Johnson: Batch testing is limiting factor in Covid-19 vaccine rollout
Published: 14:27, 04 January 2021
Updated: 14:30, 04 January 2021
Boris Johnson has suggested the limiting factor in expanding the UK’s coronavirus vaccine rollout is waiting for batches of the jab to be tested.
Ministers have said the NHS has the capacity to deliver two million doses a week of the Oxford vaccine once it receives supplies from the manufacturers.
The Prime Minister said the issue is not supply or staff, but waiting for batch approval.
He explained: “We have the capacity, the issue is to do with supply of the vaccine.
“It’s not so much a manufacturing issue although that’s part of it.
“Each batch needs to be properly approved and quality controlled.”
Mr Johnson said there would be a “massive ramp up” in vaccination numbers.
He added: “There’s a massive ramp up operation now going on.
“The rate limiting factor is now not supply of vaccines, although we want that to go faster, it’s getting them properly tested and getting them to the NHS.
“It’s not the ability to distribute the vaccine, it’s not the shortage of staff.
“It’s getting it properly tested. That will ramp up in the weeks ahead.”
Dr June Raine, chief executive of the Medicines and Healthcare products Regulatory Agency (MHRA) told BBC Radio 5 Live the National Institute for Biological Standards and Control batch release biological medicines as their job.
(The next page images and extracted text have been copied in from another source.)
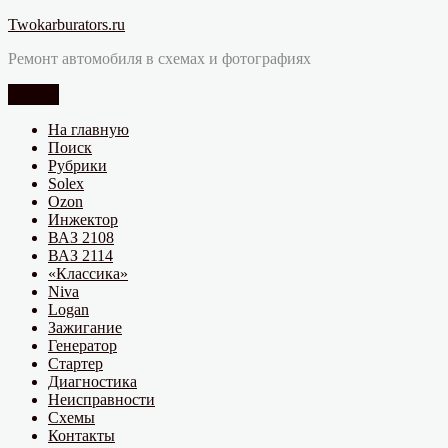
Перейти
Twokarburators.ru
к
Ремонт автомобиля в схемах и фотографиях
содержимому
Меню
На главную
Поиск
Рубрики
Solex
Ozon
Инжектор
ВАЗ 2108
ВАЗ 2114
«Классика»
Niva
Logan
Зажигание
Генератор
Стартер
Диагностика
Неисправности
Схемы
Контакты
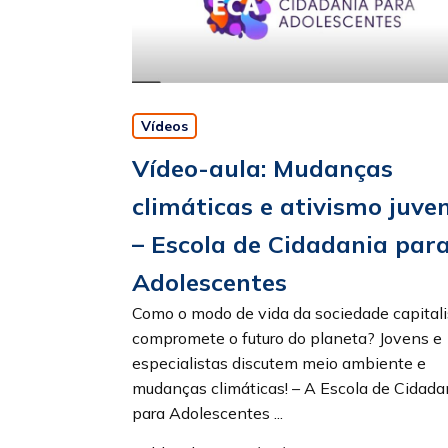
Vídeos
Vídeo-aula: Mudanças
climáticas e ativismo juven
– Escola de Cidadania par
Adolescentes
Como o modo de vida da sociedade capitali
compromete o futuro do planeta? Jovens e
especialistas discutem meio ambiente e
mudanças climáticas! – A Escola de Cidada
para Adolescentes ...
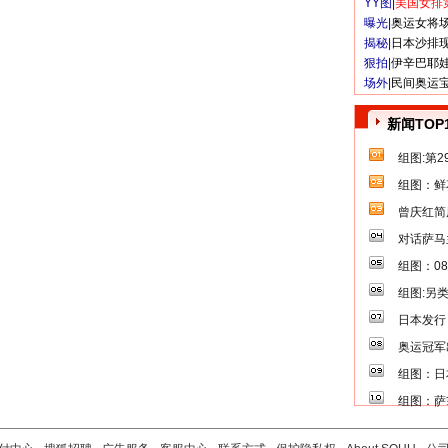
YY图|
美国女排
曝光|
奥运女将
揭秘|
日本沙排
狠拍|
伊辛巴耶
场外|
民间奥运
新闻TOP
组图:第
组图：鲜
曾庆红简
对话萨马
组图：0
组图:另
日本发行
奥运冠军
组图：日
组图：萨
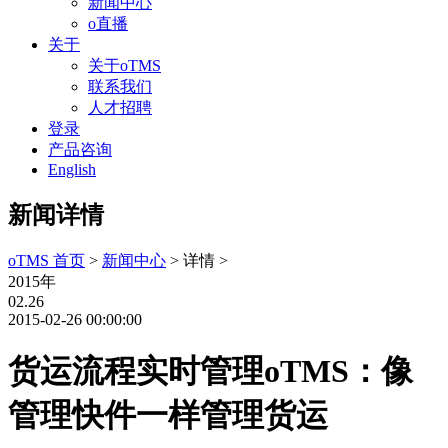
新闻中心
o直播
关于
关于oTMS
联系我们
人才招聘
登录
产品咨询
English
新闻详情
oTMS 首页
>
新闻中心
> 详情 >
2015年
02.26
2015-02-26 00:00:00
货运流程实时管理oTMS：像
管理快件一样管理货运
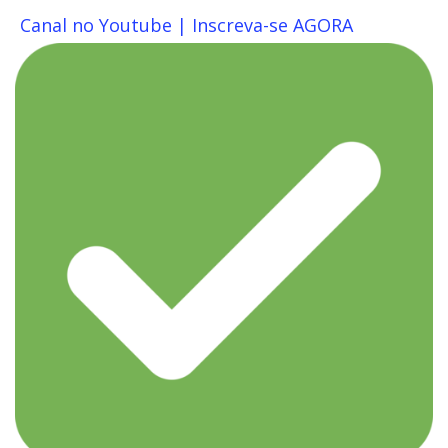
Canal no Youtube | Inscreva-se AGORA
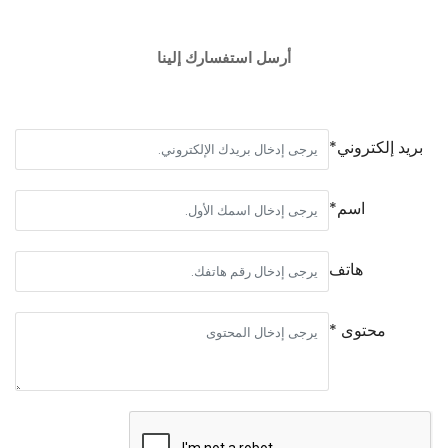
أرسل استفسارك إلينا
بريد إلكتروني*
اسم*
هاتف
محتوى *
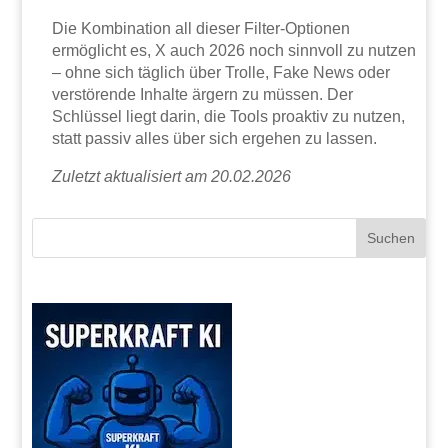
Die Kombination all dieser Filter-Optionen
ermöglicht es, X auch 2026 noch sinnvoll zu nutzen
– ohne sich täglich über Trolle, Fake News oder
verstörende Inhalte ärgern zu müssen. Der
Schlüssel liegt darin, die Tools proaktiv zu nutzen,
statt passiv alles über sich ergehen zu lassen.
Zuletzt aktualisiert am 20.02.2026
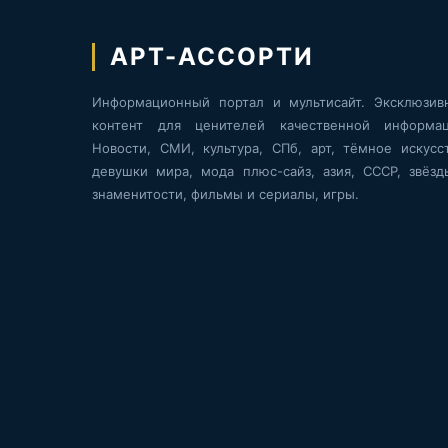
АРТ-АССОРТИ
Информационный портал и мультисайт. Эксклюзив
контент для ценителей качественной информац
Новости, СМИ, культура, СПб, арт, тёмное искусст
девушки мира, мода плюс-сайз, азия, СССР, звёзд
знаменитости, фильмы и сериалы, игры.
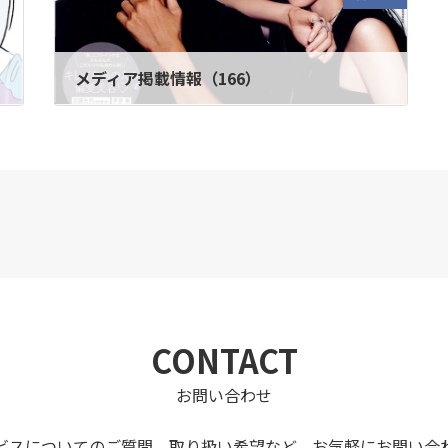
メディア掲載情報（166）
2023年4月26日
CONTACT
お問い合わせ
ビスについてのご質問、取り扱い希望など、
お気軽にお問い合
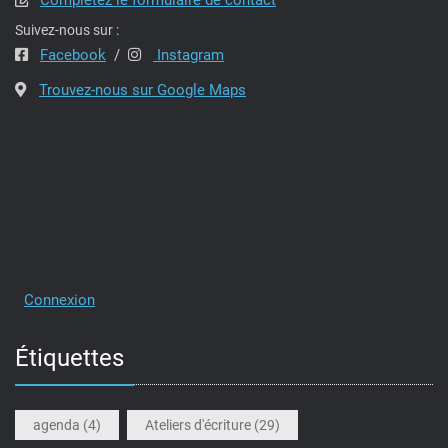
Suivez-nous sur :
Facebook
/
Instagram
Trouvez-nous sur Google Maps
Connexion
Étiquettes
agenda
(4)
Ateliers d'écriture
(29)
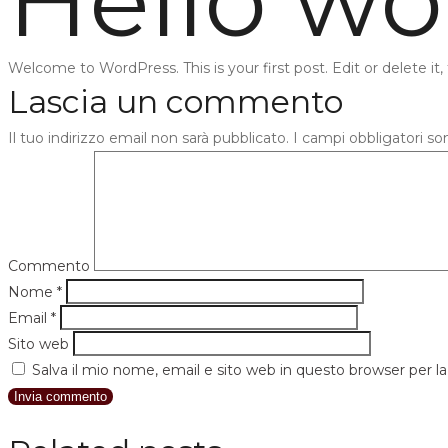
Hello wo
Welcome to WordPress. This is your first post. Edit or delete it, 
Lascia un commento
Il tuo indirizzo email non sarà pubblicato.
I campi obbligatori s
Commento
Nome
*
Email
*
Sito web
Salva il mio nome, email e sito web in questo browser per 
Invia commento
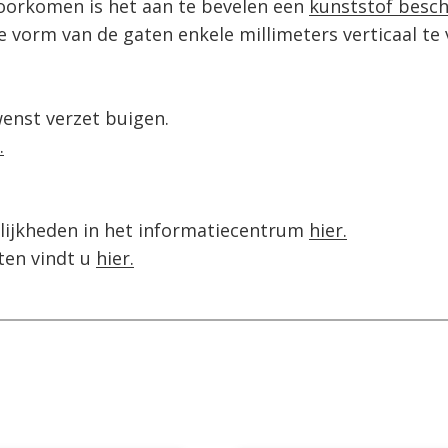
orkomen is het aan te bevelen een 
kunststof besch
vorm van de gaten enkele millimeters verticaal te ve
enst verzet buigen.

.
ijkheden in het informatiecentrum 
en vindt u 
hier.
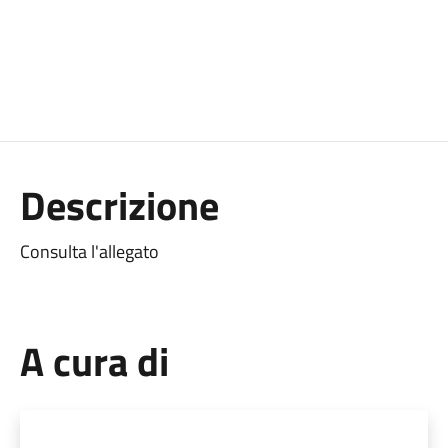
Descrizione
Consulta l'allegato
A cura di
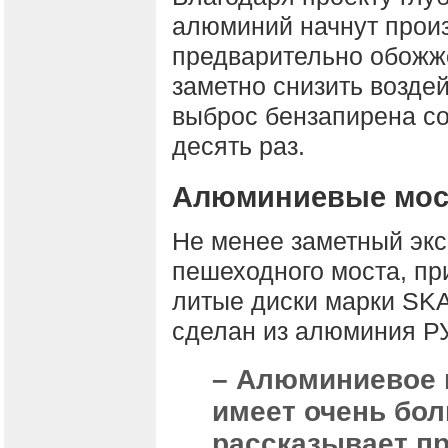
алюминий начнут произ
предварительно обожжё
заметно снизить возде
выброс бензапирена сок
десять раз.
Алюминиевые мос
Не менее заметный экс
пешеходного моста, пр
литые диски марки SK
сделан из алюминия 
– Алюминиевое 
имеет очень бо
рассказывает п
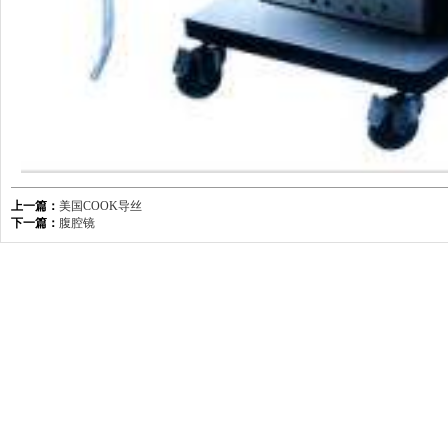
上一篇：
美国COOK导丝
下一篇：
腹腔镜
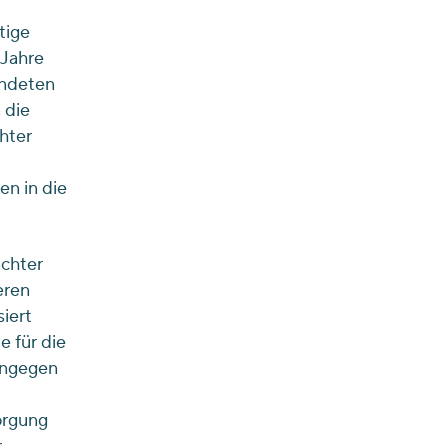
tige
 Jahre
endeten
 die
hter
en in die
achter
eren
iert
e für die
hingegen
orgung
r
She added that the process begins before approval is granted, to look at what is needed to do all the right checks and “therefore at the time of approval everything is there and in hand”.
Asked if the MHRA is able to do this as quickly as possible, Dr Raine said: “Yes, and we have scaled up, in the fullness of time, if there are more vaccines, to be able to batch release all of them.
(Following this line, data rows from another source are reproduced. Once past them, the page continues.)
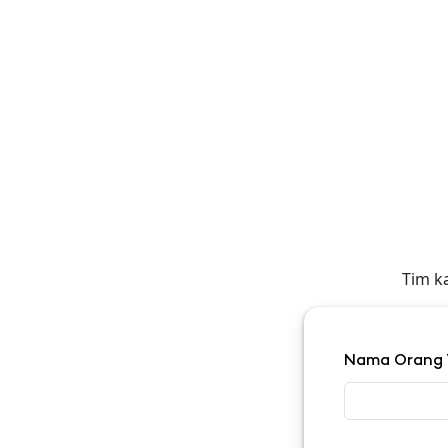
Tim k
Nama Orang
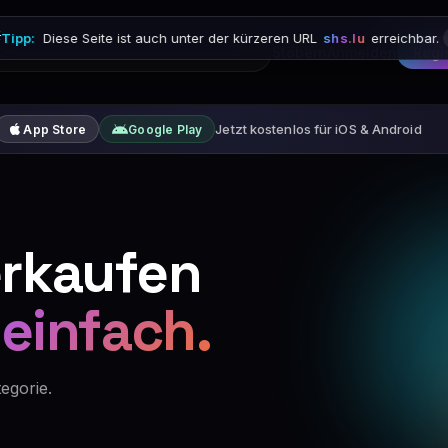

Tipp:
Diese Seite ist auch unter der kürzeren URL
shs.lu
erreichbar.
Stöbern
Anmelden
Regi
Jetzt kostenlos für iOS & Android
App Store
Google Play
rkaufen
 einfach.
egorie.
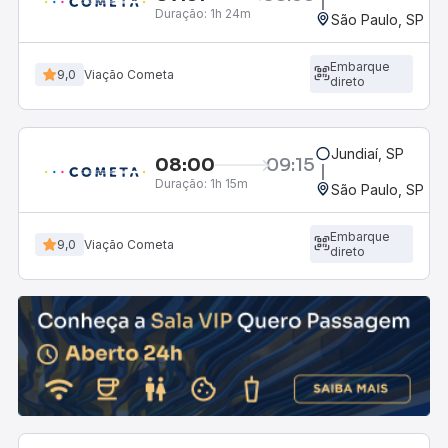
Duração:
1h 24m
São Paulo, SP - R
Embarque
9,0
Viação Cometa
direto
Jundiaí, SP
08:00
09:15
Duração:
1h 15m
São Paulo, SP - R
Embarque
9,0
Viação Cometa
direto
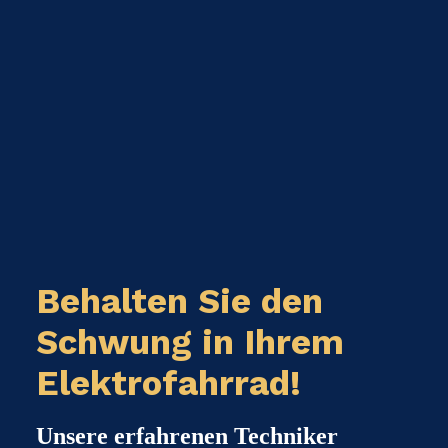
Behalten Sie den
Schwung in Ihrem
Elektrofahrrad!
Unsere erfahrenen Techniker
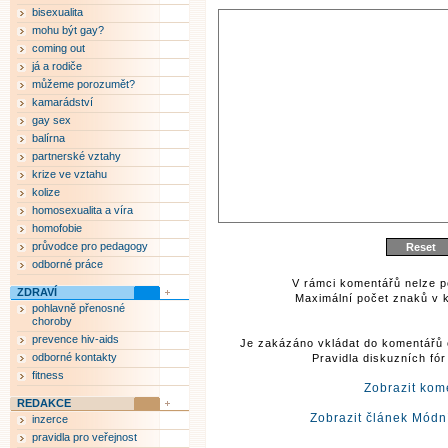
bisexualita
mohu být gay?
coming out
já a rodiče
můžeme porozumět?
kamarádství
gay sex
balírna
partnerské vztahy
krize ve vztahu
kolize
homosexualita a víra
homofobie
průvodce pro pedagogy
odborné práce
V rámci komentářů nelze p
ZDRAVÍ
Maximální počet znaků v k
pohlavně přenosné
choroby
prevence hiv-aids
Je zakázáno vkládat do komentářů 
odborné kontakty
Pravidla diskuzních fó
fitness
Zobrazit kom
REDAKCE
Zobrazit článek Módní
inzerce
pravidla pro veřejnost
“I was really proud last Wednesday when we approved the AZ vaccine, the Oxford/AZ vaccine that we had approved the first batch the night before. We are that nimble and that quick.”
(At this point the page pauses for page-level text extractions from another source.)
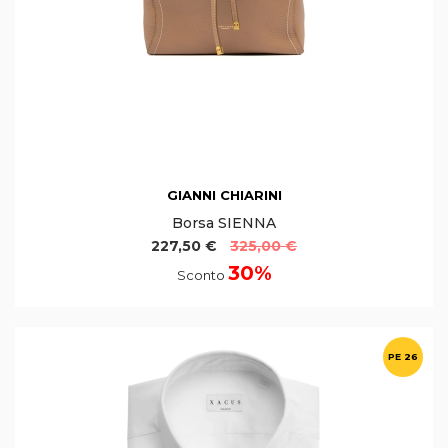
GIANNI CHIARINI
Borsa SIENNA
227,50 €
325,00 €
30%
Sconto
PE 26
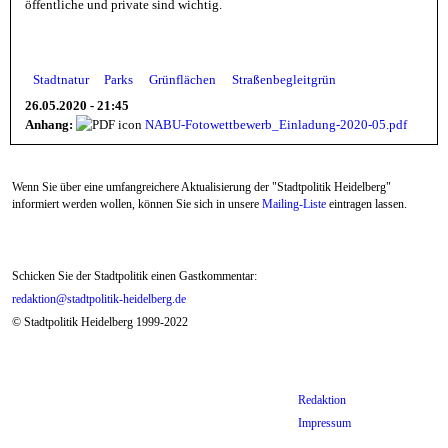
öffentliche und private sind wichtig.
Stadtnatur
Parks
Grünflächen
Straßenbegleitgrün
26.05.2020 - 21:45
Anhang:
NABU-Fotowettbewerb_Einladung-2020-05.pdf
Wenn Sie über eine umfangreichere Aktualisierung der "Stadtpolitik Heidelberg"
informiert werden wollen, können Sie sich in unsere
Mailing-Liste
eintragen lassen.
Schicken Sie der Stadtpolitik einen Gastkommentar:
redaktion@stadtpolitik-heidelberg.de
© Stadtpolitik Heidelberg 1999-2022
Redaktion
Impressum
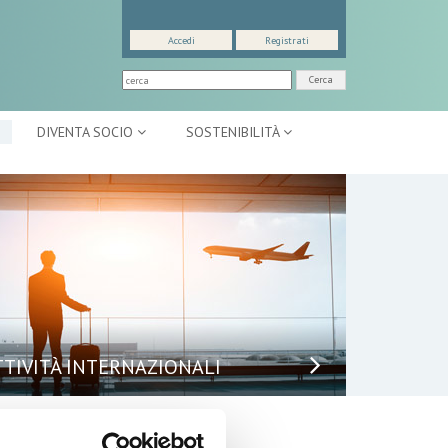
Accedi
Registrati
Cerca
DIVENTA SOCIO
SOSTENIBILITÀ
TTIVITÀ INTERNAZIONALI
puntamenti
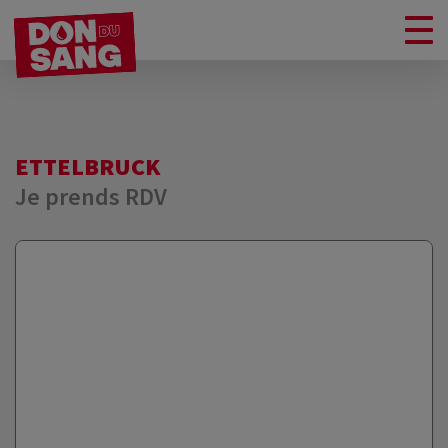
ETTELBRUCK
Je prends RDV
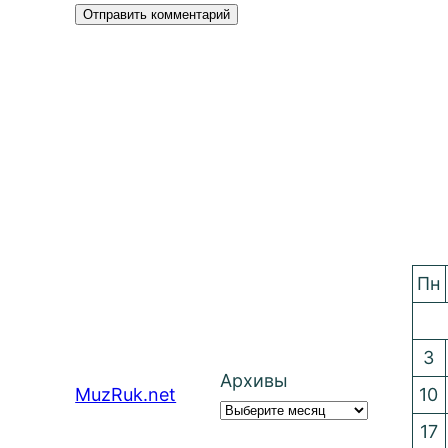
Пн
3
Архивы
MuzRuk.net
10
17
She added: “The MHRA is fully scaled up to do the batch testing that’s so important for confidence as the new products come through.
“It’s a supply chain that goes right back from the manufacturer, right through to MHRA, and then on to the clinical bedside or where the vaccines are delivered, so we are a step on the road but our capacity is there, I’m very clear about that.”
The Government has secured 100 million doses of the Oxford vaccine, enough for most of the population.
While around 530,000 doses are to be available from Monday, the Department of Health and Social Care (DHSC) said tens of millions more are to be delivered in the coming weeks and months once batches have been quality checked.